Data for this task —

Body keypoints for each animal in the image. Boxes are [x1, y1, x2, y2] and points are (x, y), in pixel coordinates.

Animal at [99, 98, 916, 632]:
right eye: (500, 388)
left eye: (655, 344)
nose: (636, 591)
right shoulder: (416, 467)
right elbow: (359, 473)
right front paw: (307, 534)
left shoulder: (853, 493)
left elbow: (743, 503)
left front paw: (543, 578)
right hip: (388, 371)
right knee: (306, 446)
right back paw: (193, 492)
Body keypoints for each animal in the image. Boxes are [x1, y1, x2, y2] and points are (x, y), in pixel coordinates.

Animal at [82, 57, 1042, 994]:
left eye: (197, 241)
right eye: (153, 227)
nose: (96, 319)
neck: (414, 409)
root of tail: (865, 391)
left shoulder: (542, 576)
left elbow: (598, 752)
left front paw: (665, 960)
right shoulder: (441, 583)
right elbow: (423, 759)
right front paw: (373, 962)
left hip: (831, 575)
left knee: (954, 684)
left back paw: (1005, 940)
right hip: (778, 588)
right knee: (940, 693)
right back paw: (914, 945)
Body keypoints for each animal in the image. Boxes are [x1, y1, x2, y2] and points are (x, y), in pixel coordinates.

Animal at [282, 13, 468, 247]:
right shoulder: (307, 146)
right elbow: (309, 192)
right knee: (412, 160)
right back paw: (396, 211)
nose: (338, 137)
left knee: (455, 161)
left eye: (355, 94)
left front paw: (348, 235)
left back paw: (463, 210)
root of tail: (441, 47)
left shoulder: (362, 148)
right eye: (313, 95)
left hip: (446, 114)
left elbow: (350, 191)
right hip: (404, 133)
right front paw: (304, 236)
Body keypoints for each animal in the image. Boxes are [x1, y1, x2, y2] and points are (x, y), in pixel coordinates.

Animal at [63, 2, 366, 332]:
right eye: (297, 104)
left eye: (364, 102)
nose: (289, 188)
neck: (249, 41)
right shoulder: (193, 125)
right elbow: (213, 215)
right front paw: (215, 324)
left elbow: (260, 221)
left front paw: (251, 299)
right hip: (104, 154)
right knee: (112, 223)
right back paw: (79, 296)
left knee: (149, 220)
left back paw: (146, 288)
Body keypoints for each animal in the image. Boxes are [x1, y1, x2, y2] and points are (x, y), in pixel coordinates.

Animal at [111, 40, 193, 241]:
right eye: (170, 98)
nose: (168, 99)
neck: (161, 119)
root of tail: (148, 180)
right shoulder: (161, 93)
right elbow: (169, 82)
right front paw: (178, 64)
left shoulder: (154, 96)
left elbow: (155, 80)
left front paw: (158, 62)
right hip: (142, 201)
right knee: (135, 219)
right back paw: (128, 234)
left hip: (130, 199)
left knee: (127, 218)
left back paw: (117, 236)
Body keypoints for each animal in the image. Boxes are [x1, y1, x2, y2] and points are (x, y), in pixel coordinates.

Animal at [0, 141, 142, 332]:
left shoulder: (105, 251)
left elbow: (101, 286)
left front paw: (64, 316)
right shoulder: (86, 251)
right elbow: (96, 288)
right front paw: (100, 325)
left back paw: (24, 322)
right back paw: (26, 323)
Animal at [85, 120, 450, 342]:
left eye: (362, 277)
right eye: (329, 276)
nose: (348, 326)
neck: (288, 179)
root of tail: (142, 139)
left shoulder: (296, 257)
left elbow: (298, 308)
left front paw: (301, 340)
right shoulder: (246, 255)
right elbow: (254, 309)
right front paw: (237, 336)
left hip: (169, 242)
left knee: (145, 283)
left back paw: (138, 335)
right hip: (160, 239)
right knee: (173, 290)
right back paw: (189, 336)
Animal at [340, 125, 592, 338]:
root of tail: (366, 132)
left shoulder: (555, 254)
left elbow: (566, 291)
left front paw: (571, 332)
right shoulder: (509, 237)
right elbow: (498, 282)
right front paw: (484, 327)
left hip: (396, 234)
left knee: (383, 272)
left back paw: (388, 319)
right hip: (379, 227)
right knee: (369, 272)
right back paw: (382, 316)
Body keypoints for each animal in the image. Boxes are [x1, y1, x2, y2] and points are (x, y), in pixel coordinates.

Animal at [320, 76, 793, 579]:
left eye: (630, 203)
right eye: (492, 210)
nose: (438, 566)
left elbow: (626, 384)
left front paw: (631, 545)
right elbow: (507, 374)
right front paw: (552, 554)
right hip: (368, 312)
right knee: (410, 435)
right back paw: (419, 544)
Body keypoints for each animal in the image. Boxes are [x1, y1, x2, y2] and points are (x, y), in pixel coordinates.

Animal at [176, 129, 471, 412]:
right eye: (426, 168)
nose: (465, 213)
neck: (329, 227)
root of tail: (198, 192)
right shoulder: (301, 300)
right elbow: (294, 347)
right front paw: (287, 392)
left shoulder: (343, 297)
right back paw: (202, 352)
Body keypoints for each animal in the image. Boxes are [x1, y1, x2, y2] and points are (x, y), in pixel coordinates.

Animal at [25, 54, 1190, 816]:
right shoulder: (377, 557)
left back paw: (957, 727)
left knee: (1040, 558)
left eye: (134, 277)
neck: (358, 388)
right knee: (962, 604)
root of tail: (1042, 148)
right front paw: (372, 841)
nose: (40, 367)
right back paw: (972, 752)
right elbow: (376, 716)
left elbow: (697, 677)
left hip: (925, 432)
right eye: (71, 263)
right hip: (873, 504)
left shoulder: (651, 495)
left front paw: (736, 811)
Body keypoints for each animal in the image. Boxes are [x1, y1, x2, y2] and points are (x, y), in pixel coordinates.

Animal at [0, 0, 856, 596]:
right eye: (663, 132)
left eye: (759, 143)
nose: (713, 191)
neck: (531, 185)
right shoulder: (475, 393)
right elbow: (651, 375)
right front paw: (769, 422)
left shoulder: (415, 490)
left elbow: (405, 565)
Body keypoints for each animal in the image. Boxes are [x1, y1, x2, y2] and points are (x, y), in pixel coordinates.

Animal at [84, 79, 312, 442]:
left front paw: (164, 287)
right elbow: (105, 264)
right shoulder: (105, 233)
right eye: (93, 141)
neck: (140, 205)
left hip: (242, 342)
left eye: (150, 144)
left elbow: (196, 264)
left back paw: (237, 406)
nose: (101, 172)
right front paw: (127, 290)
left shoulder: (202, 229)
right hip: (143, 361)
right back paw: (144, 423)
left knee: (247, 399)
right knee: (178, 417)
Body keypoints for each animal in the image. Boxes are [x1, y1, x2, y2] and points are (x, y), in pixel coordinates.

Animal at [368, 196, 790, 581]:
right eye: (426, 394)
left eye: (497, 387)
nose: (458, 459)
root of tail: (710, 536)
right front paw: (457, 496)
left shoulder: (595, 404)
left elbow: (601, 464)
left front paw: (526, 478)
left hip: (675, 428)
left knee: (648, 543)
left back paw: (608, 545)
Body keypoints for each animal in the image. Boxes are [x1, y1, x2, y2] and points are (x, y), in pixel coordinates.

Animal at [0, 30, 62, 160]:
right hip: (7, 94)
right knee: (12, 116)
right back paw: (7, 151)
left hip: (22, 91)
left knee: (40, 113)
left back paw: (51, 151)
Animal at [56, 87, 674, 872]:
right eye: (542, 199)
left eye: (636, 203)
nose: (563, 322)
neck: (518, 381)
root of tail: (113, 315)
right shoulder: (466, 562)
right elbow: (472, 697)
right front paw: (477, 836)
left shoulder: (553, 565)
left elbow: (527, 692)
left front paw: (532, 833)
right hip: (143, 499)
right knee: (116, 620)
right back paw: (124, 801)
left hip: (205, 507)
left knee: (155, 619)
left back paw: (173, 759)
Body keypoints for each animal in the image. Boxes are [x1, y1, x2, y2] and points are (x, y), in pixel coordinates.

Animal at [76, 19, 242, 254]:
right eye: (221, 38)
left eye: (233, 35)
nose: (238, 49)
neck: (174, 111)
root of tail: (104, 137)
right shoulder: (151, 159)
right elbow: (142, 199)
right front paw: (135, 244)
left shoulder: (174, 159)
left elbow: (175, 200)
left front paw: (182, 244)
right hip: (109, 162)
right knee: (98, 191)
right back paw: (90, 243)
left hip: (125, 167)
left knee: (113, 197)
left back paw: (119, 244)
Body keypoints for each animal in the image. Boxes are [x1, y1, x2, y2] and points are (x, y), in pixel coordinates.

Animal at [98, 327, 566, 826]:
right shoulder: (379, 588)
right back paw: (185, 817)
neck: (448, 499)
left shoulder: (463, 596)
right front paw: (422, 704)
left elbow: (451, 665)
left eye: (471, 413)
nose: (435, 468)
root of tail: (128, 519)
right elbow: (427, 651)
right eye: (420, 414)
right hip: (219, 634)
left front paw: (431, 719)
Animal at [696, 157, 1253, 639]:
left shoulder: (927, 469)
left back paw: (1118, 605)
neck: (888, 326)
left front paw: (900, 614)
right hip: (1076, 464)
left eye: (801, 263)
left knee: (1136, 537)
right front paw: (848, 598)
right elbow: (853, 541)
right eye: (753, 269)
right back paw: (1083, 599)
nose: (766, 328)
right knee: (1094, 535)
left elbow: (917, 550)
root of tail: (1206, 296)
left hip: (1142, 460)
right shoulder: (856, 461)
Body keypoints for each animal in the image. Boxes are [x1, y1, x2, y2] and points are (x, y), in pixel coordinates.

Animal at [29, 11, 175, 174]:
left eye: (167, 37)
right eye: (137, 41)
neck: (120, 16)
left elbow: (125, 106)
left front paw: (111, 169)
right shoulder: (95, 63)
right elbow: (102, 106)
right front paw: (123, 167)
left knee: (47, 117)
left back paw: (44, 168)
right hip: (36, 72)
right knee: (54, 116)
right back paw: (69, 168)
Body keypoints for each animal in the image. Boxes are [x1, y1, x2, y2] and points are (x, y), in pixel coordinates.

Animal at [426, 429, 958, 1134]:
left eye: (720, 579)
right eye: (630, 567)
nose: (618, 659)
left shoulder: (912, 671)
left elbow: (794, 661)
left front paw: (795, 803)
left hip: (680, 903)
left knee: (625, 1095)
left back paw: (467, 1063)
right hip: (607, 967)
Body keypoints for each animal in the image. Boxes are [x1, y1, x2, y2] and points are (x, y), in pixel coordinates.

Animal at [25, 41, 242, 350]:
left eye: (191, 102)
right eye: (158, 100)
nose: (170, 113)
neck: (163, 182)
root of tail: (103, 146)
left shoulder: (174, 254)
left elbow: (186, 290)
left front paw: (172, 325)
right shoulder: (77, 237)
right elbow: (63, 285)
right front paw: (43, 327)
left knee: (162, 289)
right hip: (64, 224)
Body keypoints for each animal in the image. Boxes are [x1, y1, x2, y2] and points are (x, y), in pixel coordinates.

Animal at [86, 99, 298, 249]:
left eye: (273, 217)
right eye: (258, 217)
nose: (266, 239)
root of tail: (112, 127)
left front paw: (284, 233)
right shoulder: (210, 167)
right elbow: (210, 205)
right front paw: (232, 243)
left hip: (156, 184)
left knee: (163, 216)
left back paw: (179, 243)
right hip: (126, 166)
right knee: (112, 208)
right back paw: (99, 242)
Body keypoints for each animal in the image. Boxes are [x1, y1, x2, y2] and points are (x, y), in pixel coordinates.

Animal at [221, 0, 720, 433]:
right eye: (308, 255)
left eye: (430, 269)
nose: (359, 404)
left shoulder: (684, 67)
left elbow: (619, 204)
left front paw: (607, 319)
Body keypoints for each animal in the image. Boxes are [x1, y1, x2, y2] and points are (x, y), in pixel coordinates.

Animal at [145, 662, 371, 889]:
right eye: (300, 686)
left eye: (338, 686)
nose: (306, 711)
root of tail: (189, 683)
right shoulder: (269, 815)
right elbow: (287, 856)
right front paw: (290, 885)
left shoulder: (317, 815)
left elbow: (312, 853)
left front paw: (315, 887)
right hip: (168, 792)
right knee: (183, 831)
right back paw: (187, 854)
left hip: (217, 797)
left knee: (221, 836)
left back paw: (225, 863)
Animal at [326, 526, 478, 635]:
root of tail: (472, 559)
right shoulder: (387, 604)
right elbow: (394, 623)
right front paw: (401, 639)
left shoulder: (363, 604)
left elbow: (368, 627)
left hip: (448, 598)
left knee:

Problem — Exactly as they stand, set down the lines from the top of the data through the line with "right front paw: (373, 962)".

Result of the task —
Body keypoints for each animal in the image. Boxes are [x1, y1, x2, y2] and points are (x, y), in pixel coordinates.

Animal at [99, 98, 916, 632]:
right eye: (500, 388)
left eye: (655, 344)
nose: (636, 591)
right shoulder: (416, 467)
right elbow: (359, 473)
right front paw: (307, 534)
left shoulder: (853, 493)
left elbow: (743, 503)
left front paw: (543, 578)
right hip: (388, 371)
right knee: (306, 446)
right back paw: (193, 492)
Body keypoints for each animal in the image. Boxes are [x1, y1, x2, y2] and points are (x, y), in pixel coordinates.

Animal at [82, 57, 1042, 994]:
left eye: (197, 241)
right eye: (153, 227)
nose: (96, 319)
neck: (414, 409)
root of tail: (865, 391)
left shoulder: (542, 576)
left elbow: (598, 752)
left front paw: (665, 960)
right shoulder: (441, 583)
right elbow: (423, 759)
right front paw: (373, 962)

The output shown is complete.